В те времена, когда я был очень мал (года четыре), а очереди в авиакассы чрезвычайно велики, мой находчивый отец несколько раз проделывал один и тот же трюк.
Он брал меня на руки, командовал на ухо: «Ори! Сильнее! Ну!», а когда сирена выходила на заданную мощность, начинал прорываться сквозь плотную, как студень, толпу. Представьте себе: упертые, озлобленные граждане расступались, и мы оказывались у окошечка. То ли это срабатывал древний рефлекс «ребенок плачет», а может, я брал невыносимую для человеческого организма ноту, но у нас получалось.
Теперь-то я понимаю, что родитель мой был не такой уж оригинал: спланированная истерика, искусство «брать горлом» известно еще со времен первых демократий. Древние германцы на своих тингах с чистой совестью выносили решение в пользу тех, кто громче орет, поскольку громкость означает силу, а против силы не попрешь. Примерно той же практики часто придерживались афиняне, новгородцы, англичане, шляхта в Сейме, воры на «правилках»… Однако наивно полагать, что искусство истерики есть пережиток древности: она и в условиях сплошного хай-тека широко применяется. Потому что механизм этот при наличии профессионального, самозабвенного исполнителя срабатывает почти безотказно. Во время второй чеченской войны на бесчисленных ток-шоу несколько раз доводилось наблюдать один и то же эпизод: ведущий (обычно с дрожью в голосе от собственной неожиданной храбрости) начинал говорить о том, что Басаев с Масхадовым оказались не такими замечательными людьми, как мы о них думали, инициативу резко перехватывала красивая женщина (варианты: старушка, девочка-подросток), которая, разбрызгивая слезы по студии, начинала кричать: «О чем вы говорите!!! Вы не видели маленького Саидика с оторванными кассетной бомбой ножками!!! Не видели пятилетнюю Малику, изнасилованную целым батальоном российских солдат…» и т. д. Тридцати-сорока секунд такого рева хватало на то, чтобы общее внимание переключилось на Саидика и Малику, в реальности которых уже никто не сомневался, и, разумеется, ни у кого язык не поворачивался потребовать доказательств этих злодеяний.

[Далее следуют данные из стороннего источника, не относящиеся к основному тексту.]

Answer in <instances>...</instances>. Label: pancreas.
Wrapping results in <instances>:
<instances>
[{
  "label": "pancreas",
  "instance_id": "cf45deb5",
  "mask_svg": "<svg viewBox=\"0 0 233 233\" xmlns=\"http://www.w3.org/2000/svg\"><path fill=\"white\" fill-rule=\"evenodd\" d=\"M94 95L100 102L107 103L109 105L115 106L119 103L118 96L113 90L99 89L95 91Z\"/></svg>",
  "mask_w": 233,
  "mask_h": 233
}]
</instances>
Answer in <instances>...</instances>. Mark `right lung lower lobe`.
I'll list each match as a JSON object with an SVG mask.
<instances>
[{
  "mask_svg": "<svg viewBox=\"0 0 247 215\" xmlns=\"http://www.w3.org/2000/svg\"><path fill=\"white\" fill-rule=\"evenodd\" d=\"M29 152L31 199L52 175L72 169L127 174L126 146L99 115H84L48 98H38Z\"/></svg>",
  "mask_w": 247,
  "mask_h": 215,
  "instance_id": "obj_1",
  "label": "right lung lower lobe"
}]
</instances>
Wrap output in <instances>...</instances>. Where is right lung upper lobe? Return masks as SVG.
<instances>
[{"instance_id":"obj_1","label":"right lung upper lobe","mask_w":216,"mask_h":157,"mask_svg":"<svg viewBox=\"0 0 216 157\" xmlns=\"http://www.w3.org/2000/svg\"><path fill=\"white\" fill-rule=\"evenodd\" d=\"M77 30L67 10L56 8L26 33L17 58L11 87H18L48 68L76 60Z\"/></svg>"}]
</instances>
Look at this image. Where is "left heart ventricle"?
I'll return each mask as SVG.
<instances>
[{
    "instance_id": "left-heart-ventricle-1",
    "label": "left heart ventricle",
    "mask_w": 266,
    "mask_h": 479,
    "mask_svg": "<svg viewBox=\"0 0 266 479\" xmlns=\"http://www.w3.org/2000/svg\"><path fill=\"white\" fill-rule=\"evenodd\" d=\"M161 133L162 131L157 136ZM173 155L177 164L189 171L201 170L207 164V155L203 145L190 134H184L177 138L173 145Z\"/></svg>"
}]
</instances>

Теперь мы становимся свидетелями того, как подобная технология обкатывается уже в мировом масштабе. Возможно, когда эта колонка выйдет в печать, в расследовании гибели малазийского самолета появятся подробности, но, хочу заметить, они будут не так уж важны. Более того, виновные давно назначены – Россия и ополченцы, – причем не блогерской вольницей, а на вполне официальном, даже высшем уровне. Теперь, по всему видно, нашим врагам (чего уж там – они и вправду враги) остается развивать избранную тактику, а именно довести накал мировой истерики до такой степени, когда содержимое «черных ящиков», то есть реальные причины трагедии, станет никому не интересно. В роли рыдающих женщин (старушек, подростков) массово выступают разного уровня политики, «эксперты», но главным образом пресса, уже больше недели размножающая миллиардными тиражами заголовки о вине России.
Можно, конечно, сказать, что с нашей стороны слышится та же твердость – виноваты киевская хунта и Штаты, – но это, простите, не тот масштаб (наши медийные возможности заведомо уступают западным), а главное, не тот уровень: ни сам Путин, ни его окружение не позволили себе даже сотой доли того, что позволяют «коллеги». По сути, это противостояние управляемой вакханалии и твердого рацио, в котором последнее, увы, имеет один шанс выиграть против десяти проиграть. Однако этот один стоит той десятки: простите за высокий слог, Правда останется Правдой, даже если никто из людей не будет ее знать. На то и уповаем.
По законам «антихунтовского» жанра (он вполне сформировался) здесь следует сказать, до какой моральной канализации опустились США и их приспешники, но не буду. Меня удивляет другое: до недавних пор одним из признаков цивилизованности считалось умение цивилизованно конфликтовать. Но явственно видно, что в мир, нашпигованный удивительной техникой и умными словами, возвращается враждебность даже не древнего, а какого-то животного пошиба, когда доводы уже не существуют, а есть только откровенное право сильного. Стая поднимает вой, рассчитывая, что противник, испугавшись, побежит и неминуемо станет добычей.
Раз уж так все складывается в мире, главное – не побежать.